はたらくツッキー出勤しようと、博物館の前の道を歩いていると博物館の前に一つの小さな背中が見えた。
「え、なんでいるの。」
「あ、月島くん。」
その背中が知っている人のそれだと気づくくらい近づくと声をかけた。
振り向いた彼女の顔には満面の笑みが広がっていて嬉しげに僕の名前を呼ぶ。
「あの、田中サンに聞いて。」
「田中さん」
「仙台市博物館の前に月島くんと山口くんのパネルがあるって。で、あわよくば月島くんに会えればいいなと思って。

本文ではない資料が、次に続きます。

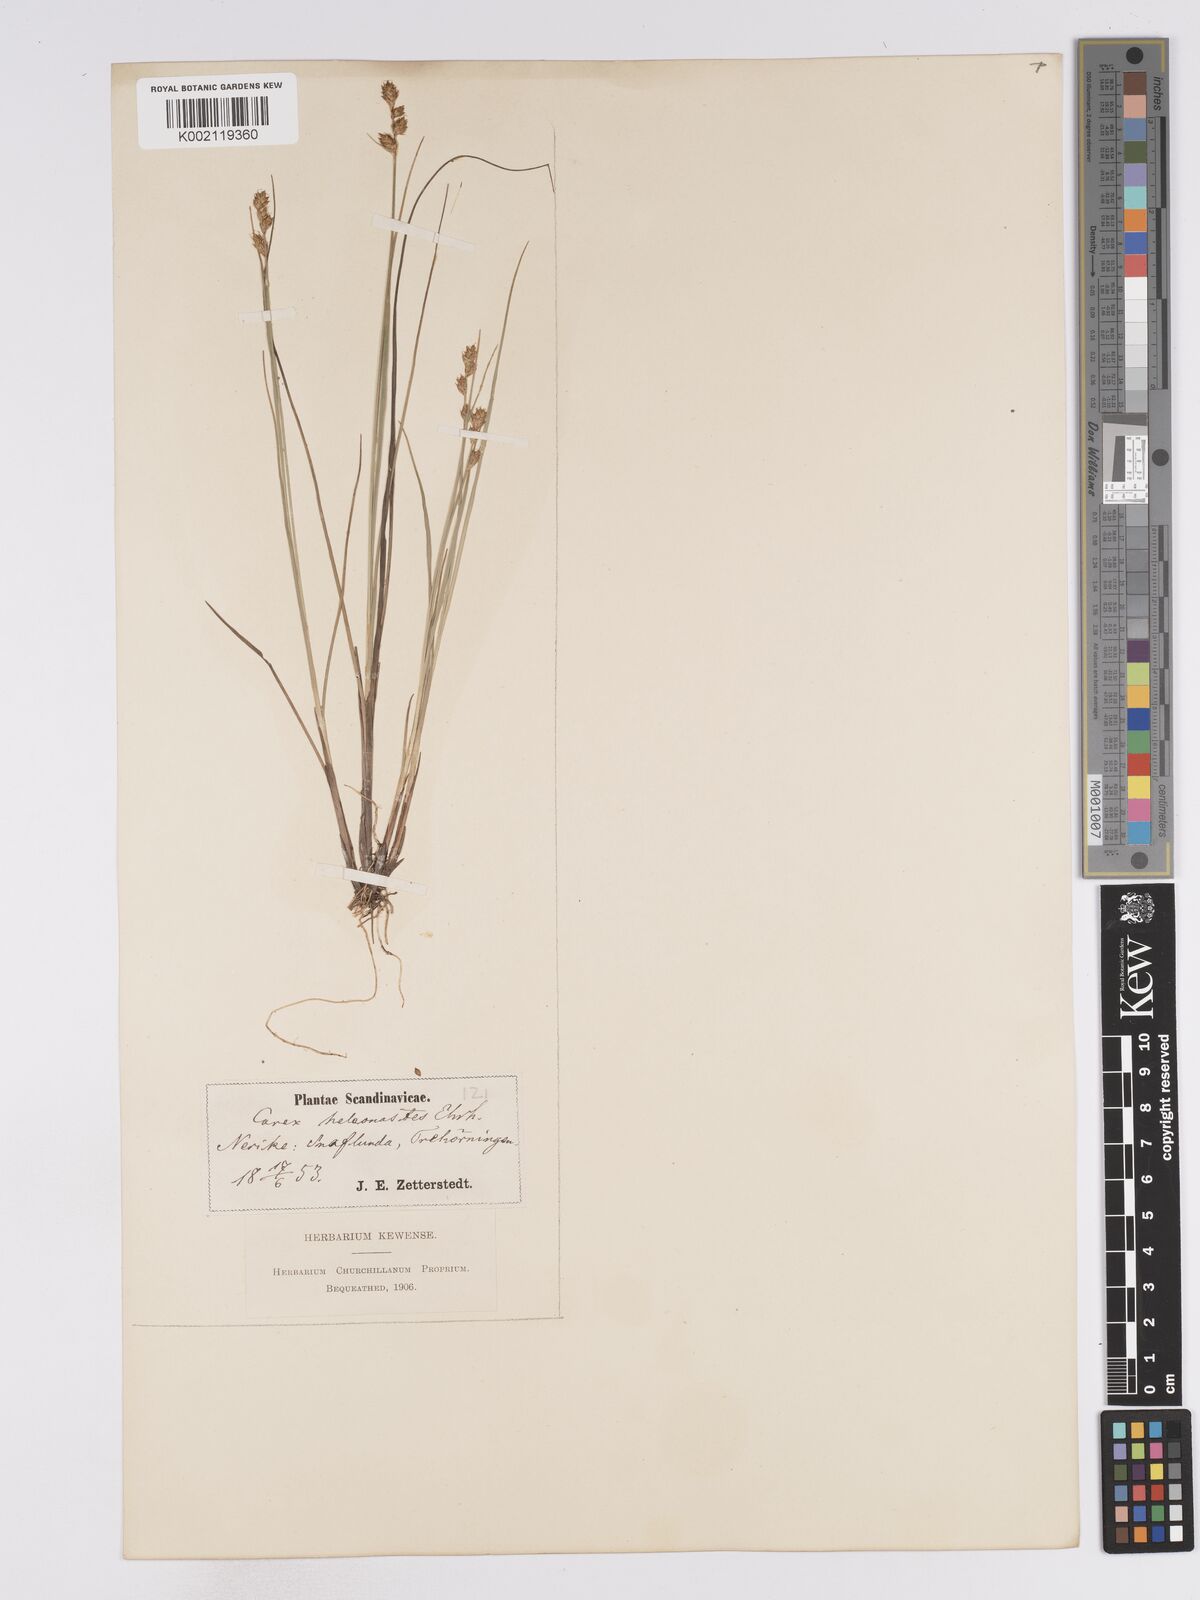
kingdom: Plantae
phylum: Tracheophyta
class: Liliopsida
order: Poales
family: Cyperaceae
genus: Carex
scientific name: Carex heleonastes
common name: Hudson bay sedge
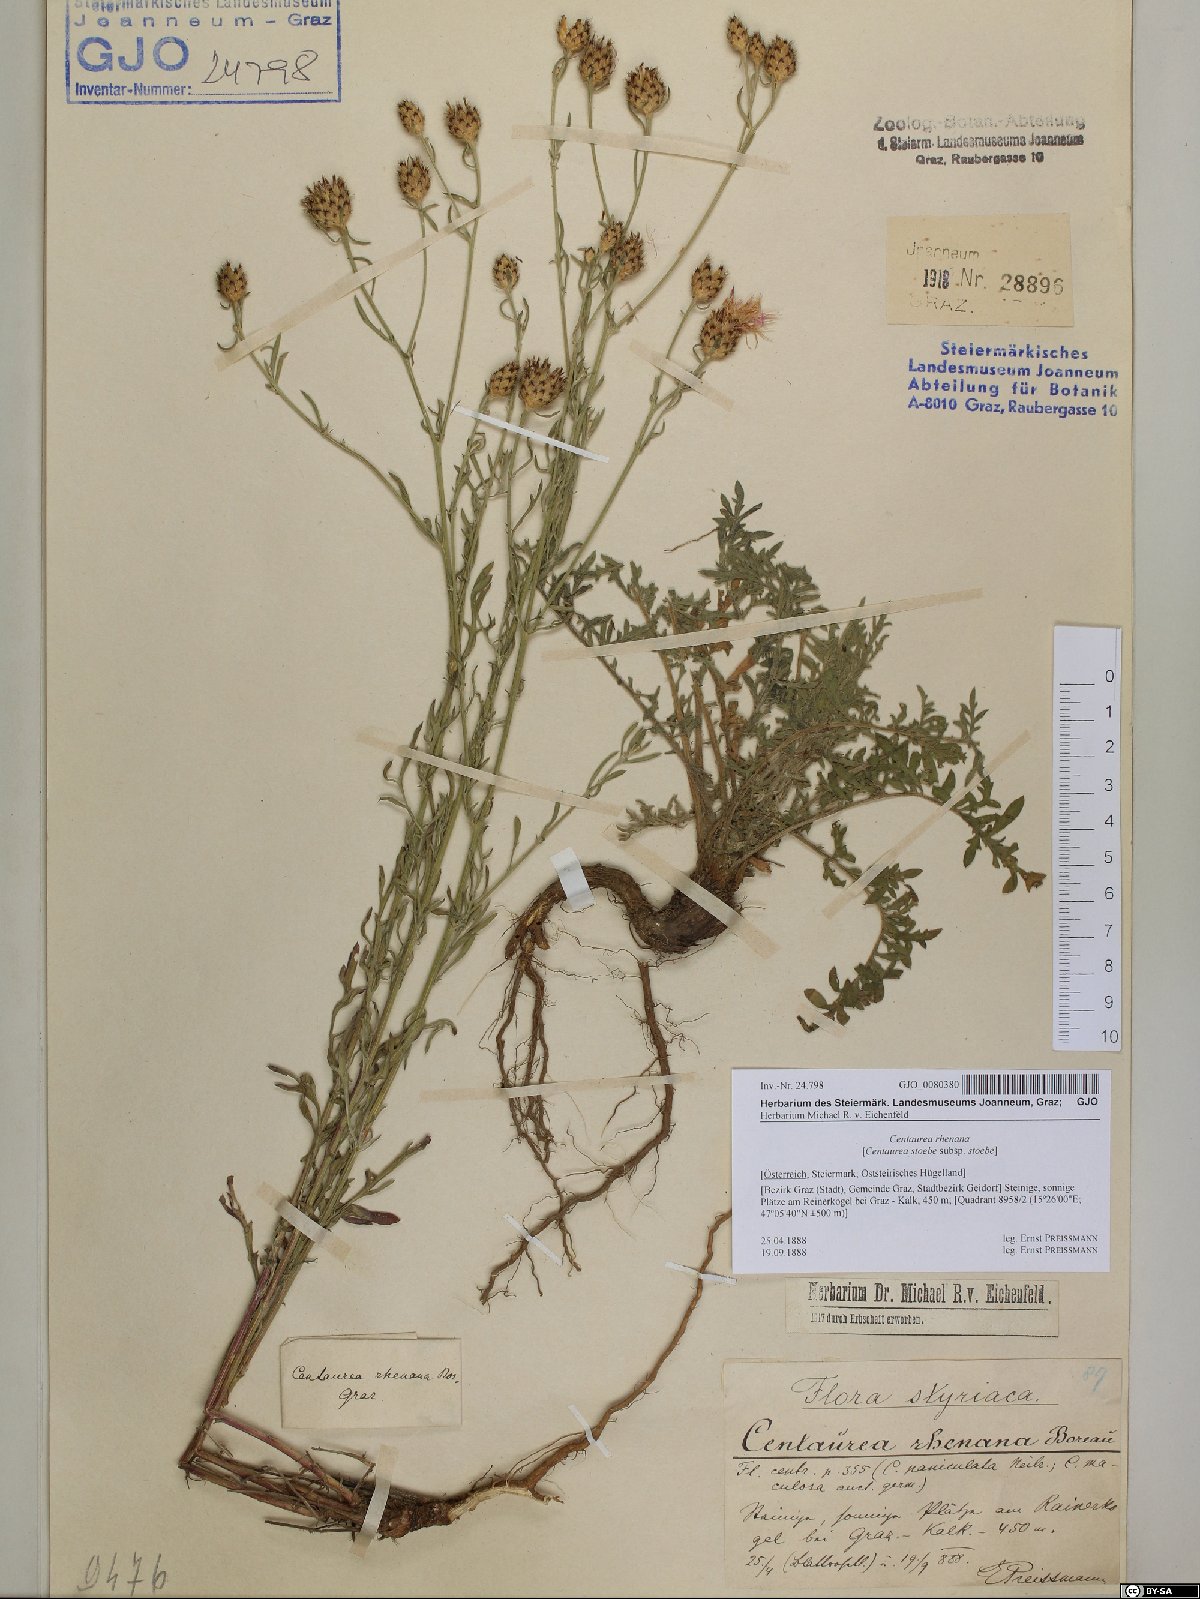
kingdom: Plantae
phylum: Tracheophyta
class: Magnoliopsida
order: Asterales
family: Asteraceae
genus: Centaurea
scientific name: Centaurea stoebe
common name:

」
どうして彼女が田中さんを知っているのか、という疑問は置いておいて目の前に彼女がいるのはさすがに、照れるというか、なんというか。
「…ほんとに、なんでいるの」
「えっと、お休みだから…」
「せっかくの休みに僕のパネル見に来たの」
「うん、いけない」
さっきから僕らの会話はお互いへの疑問でいっぱいな気がする。
「いけないとかは、言ってないデショ。」
「そっか。パネルだけでなくて本人にも会えてラッキーだ。」
ほんとに、僕の片想い相手はどこまで本気で言っているのか、判断がつかなくて困る。
「会えてって、僕これから仕事だし、君の相手は出来ないんだけど。」
「うん、期待してないから大丈夫。」
そこは、期待しろよ。
「じゃあね、月島くん。お仕事頑張って。」
それだけ言ってくるりと僕に背を向けていってしまいそうになる君の腕を慌てて掴んだ。
「」
「えっと…今日…」
こういう時に、言葉を選ぶのも伝えるのも下手くそな自分に腹が立つ。
「待ってる。」
「え」
「迷惑じゃなければ、」
「………わかった。」
相手の意図する言葉だけは理解できた僕は、そう返事をして緩みそうになる顔をどうにかこうにか抑えながら仕事に向かうのだった。